WINDING THE COIL: For the big coil (L2) a phenolic coil form measuring 4 3/4" in outside diameter and 38" in length is suggested. Alternately, cardboard, wood or other insulating materials may be substituted. You can improve these latter types of coil forms by spraying on at least six coats of acrylic plastic spray before winding the wire on them.

The winding itself is done with No. 26 Formvar insulated wire two one pound spools (splice them together and keep the solder joint as small as possible) will give you a 2000 turn, tightly spaced coil covering 34 1/2" of the coil form. There should be extra space between the ends of the winding and the ends of the form.

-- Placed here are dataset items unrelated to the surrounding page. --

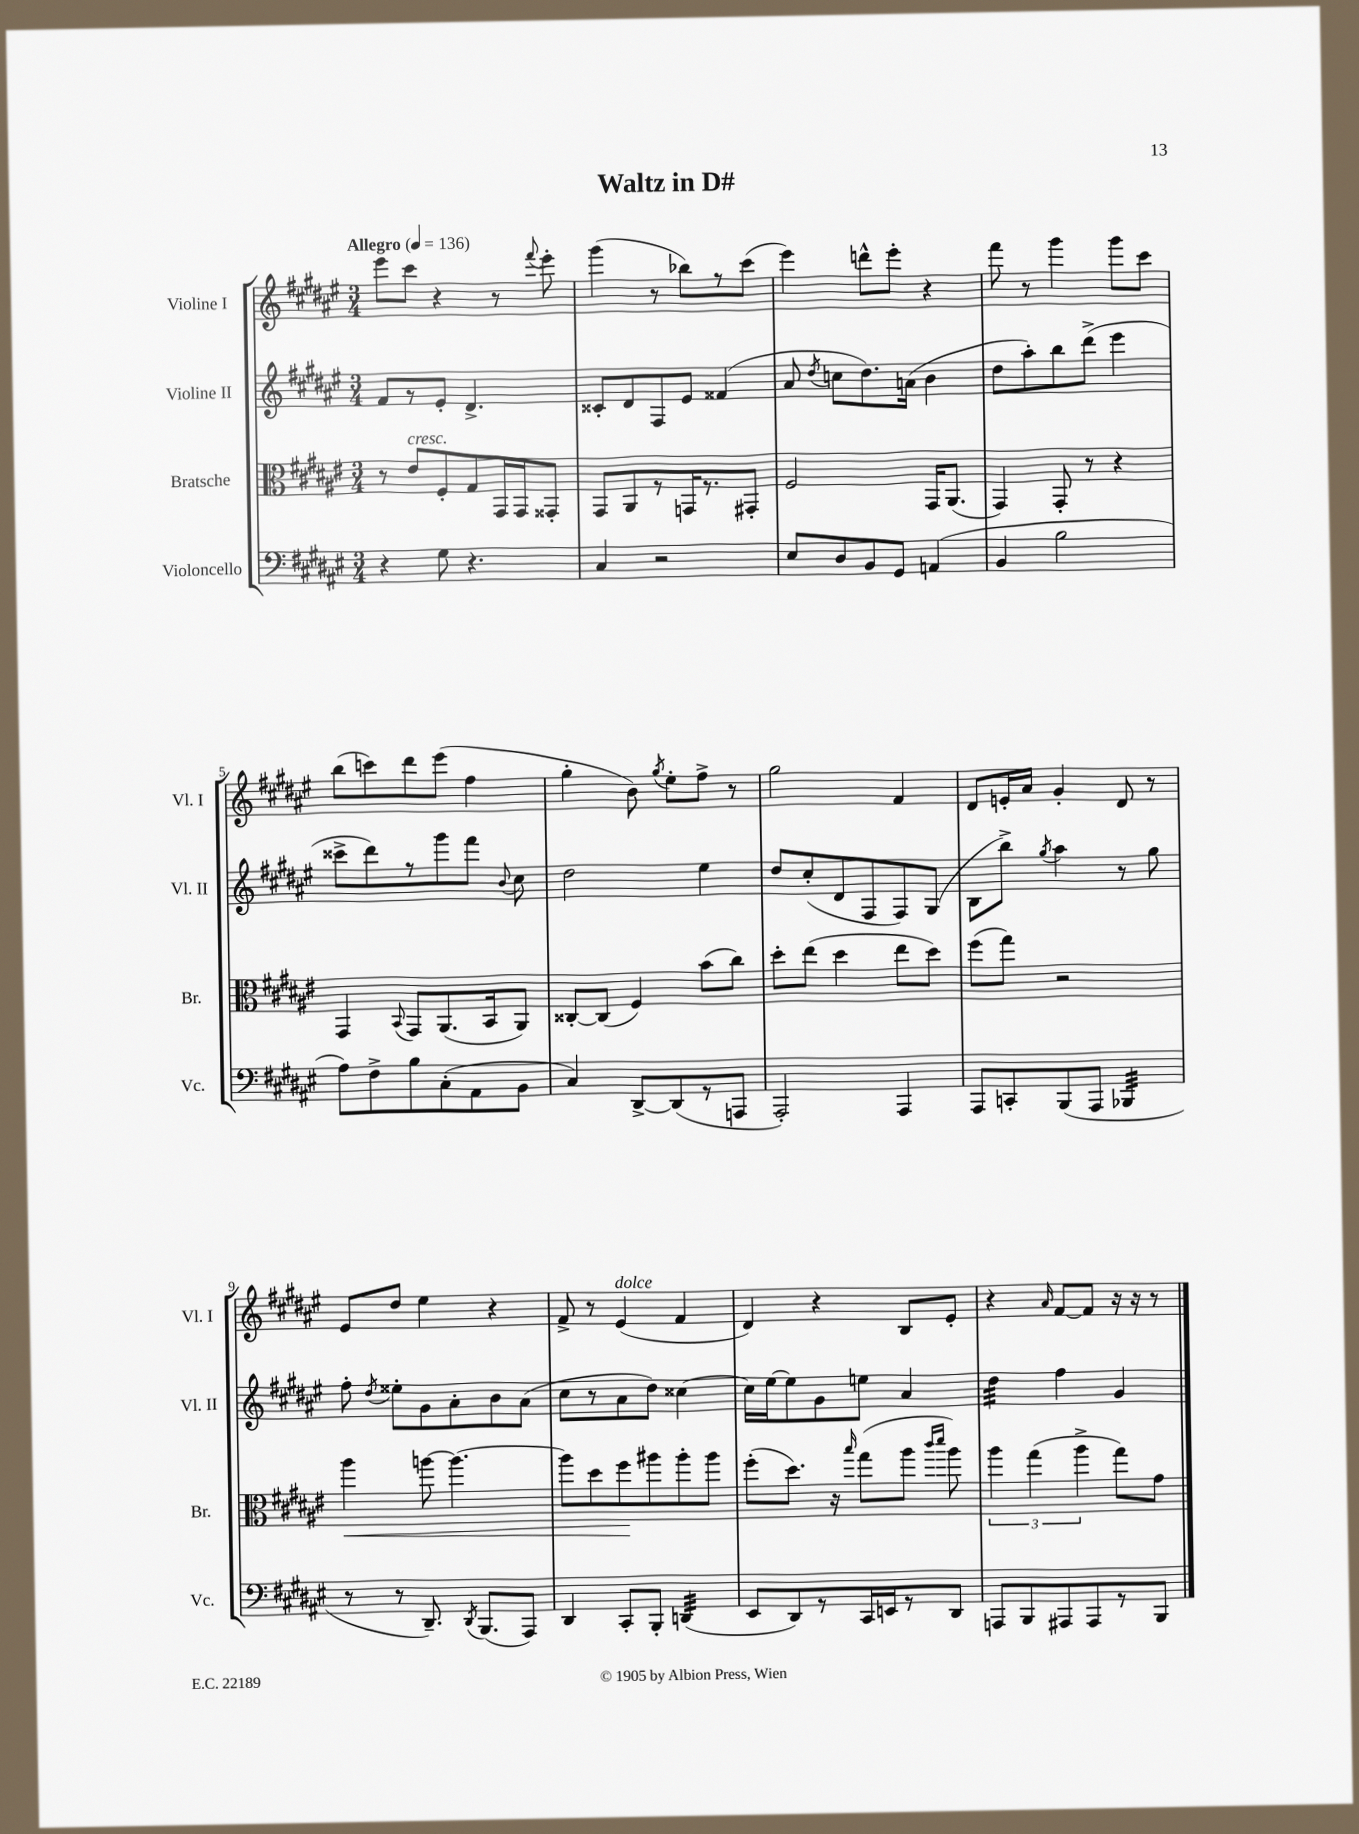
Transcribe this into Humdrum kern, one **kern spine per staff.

**kern	**kern	**kern	**kern
*staff4	*staff3	*staff2	*staff1
*clefF4	*clefC3	*clefG2	*clefG2
*k[f#c#g#d#a#e#]	*k[f#c#g#d#a#e#]	*k[f#c#g#d#a#e#]	*k[f#c#g#d#a#e#]
*M3/4	*M3/4	*M3/4	*M3/4
*MM136	*MM136	*MM136	*MM136
4r	8r	8f#	8eee#
.	8e#	8r	8ccc#
8G#	8F#'	8e#'	4r
4.r	8G#	4.d#^	.
.	16GG#	.	8r
.	16GG#	.	.
.	.	.	8qqfff#
.	8GG##'	.	8eee#'
=	=	=	=
4C#	8GG#	8c##'	(4ggg#
.	8AA#	8d#	.
2r	8r	8F#	8r
.	16GG	8e#	8bb-)
.	8.r	.	.
.	.	(4f##	8r
.	8GG#'	.	(8ccc#
=	=	=	=
8E#	2F#	8a#	4eee#)
.	.	8qdd#	.
8D#	.	8cc	.
8BB	.	8.dd#)	8ddd^^
8GG#	.	.	8eee#'
.	.	(16a	.
(4AA	16GG#	4b	4r
.	(8.AA#	.	.
=	=	=	=
4BB	4GG#)	8dd#	8fff#
.	.	8aa#')	8r
2B	8GG#'	8bb	4ggg#
.	8r	(8ddd#^	.
.	4r	4eee#	8ggg#
.	.	.	8ccc#
=	=	=	=
8A#)	4GG#	8ccc##^	(8bb
8F#^	.	8ddd#)	8ccc)
.	8qqBB	.	.
8B	8GG#	8r	8ddd#
(8C#'	(8.AA#	8ggg#	(8eee#
8AA#	.	8fff#	4ff#
.	16BB	.	.
.	.	8qqb	.
8BB	8AA#)	8cc#	.
=	=	=	=
4C#)	[8C##'	2dd#	4gg#'
.	(8C##]	.	.
[8DD#^	4F#)	.	8b)
.	.	.	8qgg#
(8DD#]	.	.	8ee#'
8r	(8b	4ee#	8ff#^
8AAA	8cc#)	.	8r
=	=	=	=
2AAA#')	8dd#'	8dd#	2gg#
.	(8ee#	(8cc#'	.
.	4dd#	8d#	.
.	.	8F#	.
4AAA#	8ee#	8F#)	4f#
.	8dd#)	(8G#	.
=	=	=	=
8AAA#	(8ff#	8B	8d#
8CC'	8gg#)	8bb^)	16e'
.	.	.	16a#
.	.	8qgg#	.
(8BBB	2r	4aa#	4g#'
8AAA#	.	.	.
4BBB-	.	8r	8d#
.	.	8gg#	8r
=	=	=	=
8r	4aa#	8ff#'	8e#
.	.	8qdd#	.
8r	.	8ee##'	8dd#
8.DD#~)	[8aa	8g#	4ee#
.	4.aa_	8a#'	.
8qDD#	.	.	.
(8.BBB	.	.	.
.	.	8b	4r
8AAA#)	.	(8a#	.
=	=	=	=
4DD#	8aa]	8cc#	8f#^
.	8dd#	8r	8r
8CC#'	8ff#	8a#	(4e#
8BBB'	8aa#	8dd#)	.
(4DD	8aa#'	[4cc##	4f#
.	8aa#	.	.
=	=	=	=
8EE#	(8ff#'	16cc##]	4d#)
.	.	[16ee#	.
8DD#)	8.dd#)	8ee#]	.
8r	.	8g#	4r
.	16r	.	.
.	16qqbb	.	.
16CC#	(8gg#	8ee	.
16EE	.	.	.
8r	8aa#	4a#	8B
.	16qqccc#	.	.
.	16qqddd#	.	.
8DD#	8aa#)	.	8e#'
=	=	=	=
8AAA	6aa#	4dd#	4r
8BBB	.	.	.
.	(6gg#	.	.
.	.	.	16qqa#
8AAA#	.	4ff#	[8f#
.	6aa#^	.	.
8AAA#	.	.	8f#]
8r	8gg#)	4g#	16r
.	.	.	16r
8BBB	8g#	.	8r
==	==	==	==
*-	*-	*-	*-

The lower end of the coil is terminated at a 1" feedthrough insulator installed in the side of the form, the top end of the coil at a 4 1/2" feedthrough mounted to the top end of the form. Make the end covers of wood or phenolic discs cut to the inside diameter of the coil form, and mount them in place with nylon screws (metal screws at the top end would produce corona discharges which could burn the coil form). Alternatively, the top coil cover can be cemented in place with epoxy cement if a sturdy coil form is used. The coil is attached to the base with a 3/8" bolt.

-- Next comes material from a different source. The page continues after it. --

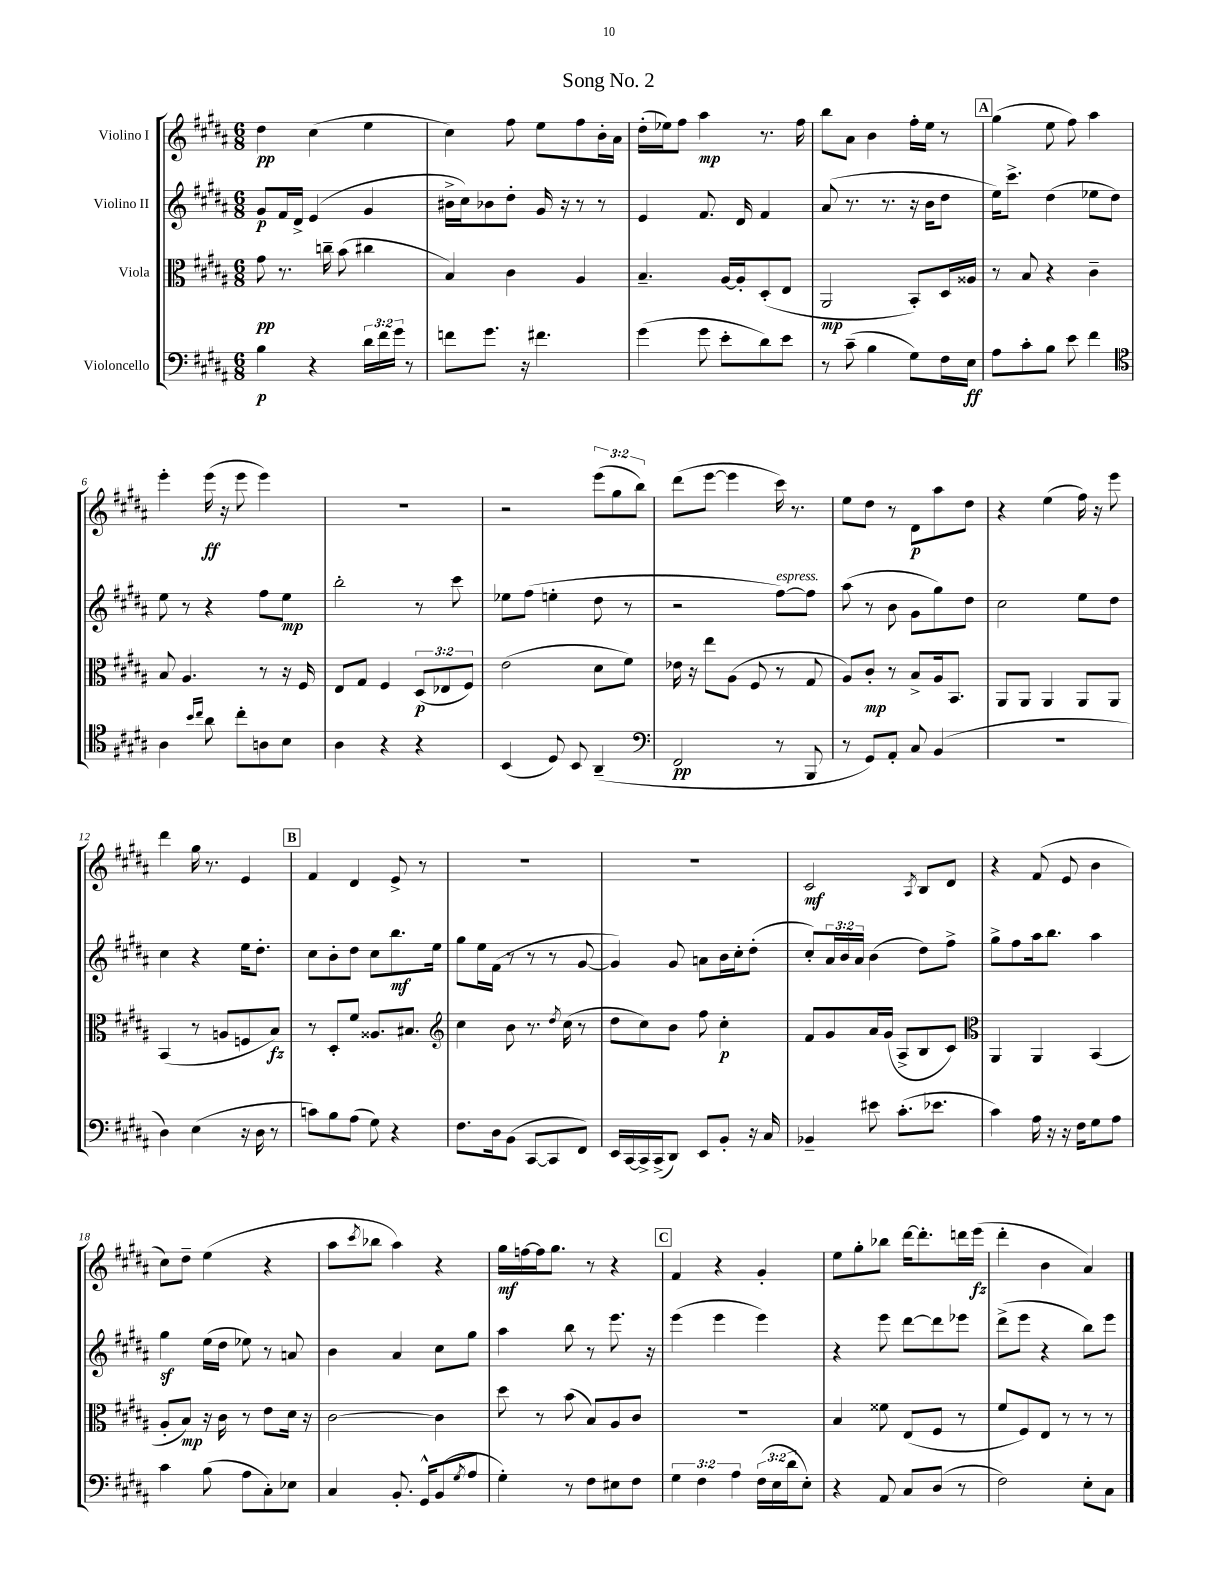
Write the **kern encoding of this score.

Winding the coil is not as difficult as it appears, and when completed, the entire winding should be sprayed with acrylic plastic for added insulation, moisture protection, and to keep the windings in place. You can't overdo this.

BUILDING THE PRIMARY: As shown in the figure, the form for L1 is made with polystyrene rods and sheeting. While the plastic has excellent insulating qualities and looks good, wood or even cardboard may be used. The form should have an outside diameter of at least 9" to avoid arc-over between L1 and L2. The coil itself (L1) consists of 20 turns of heavy test prod wire.

SPARK GAP: The spark gap is simply two ordinary binding posts mounted on stand-off insulators. In turn, these are mounted on a phenolic base measuring 3/8" x 2 1/4" 6". The electrodes are brass and copper rods with a gap on the order of 1" between them. This distance will vary slightly depending on the size of the capacitor C1.

FABRICATING THE CAPACITOR: The capacitor consists of two 10 1/2" x 23 1/2" "sheets of tin cemented to a 15" x 28" piece of window glass. Actual dimension may be altered to vary capacitance. Although an aluminum foil can be used for the capacitor plates, tin may be used so that connecting leads could be soldered directly to them. If you use aluminum foil, a fairly good connection can be had by making leads of 1/2" wide aluminum foil strips and taping them down to the electrodes. Glass is an excellent dielectric material for this application since it has an extremely high puncture voltage and high dielectric constan. A border of glass is left around the capacitor plates about 1 1/2" wide. The calculated capacity of C1 is approximately 3.2 nF.

TESTING AND OPERATION: CAUTION! Adjustments to the Tesla Coil, and specifically to the spark gap, should be made only when the unit is OFF. Although the output voltage of the Tesla Coil may be on the order of .1 and .3 Megavolts, the current capacity is only hundreds of microamps. This current can inflict a nasty shock and r.f. burns, however.

Use EXTREME CAUTION around the neon transformer. It delivers 12,000 volts at 30 m.a., and this voltage could be lethal under certain conditions. Again, be sure the plug is out when you make adjustments.

To adjust the spark gap, first open it to about 1 1/2"; it will not fire at this point. Gradually move the electrodes together - unplugging the unit each time you adjust the gap until the point is reached where the gap "fires."

To increase the output voltage, simply construct one or two or more capacitors and them across parallel With C1. three capacitors 250,000 volts should be attained; however, with one capacitor and 100 - 150 KV's, a practical and safer demonstration model can be had. A pamphlet of useful demonstrations and experiments is on file at the IEEE Student Branch at UCCS.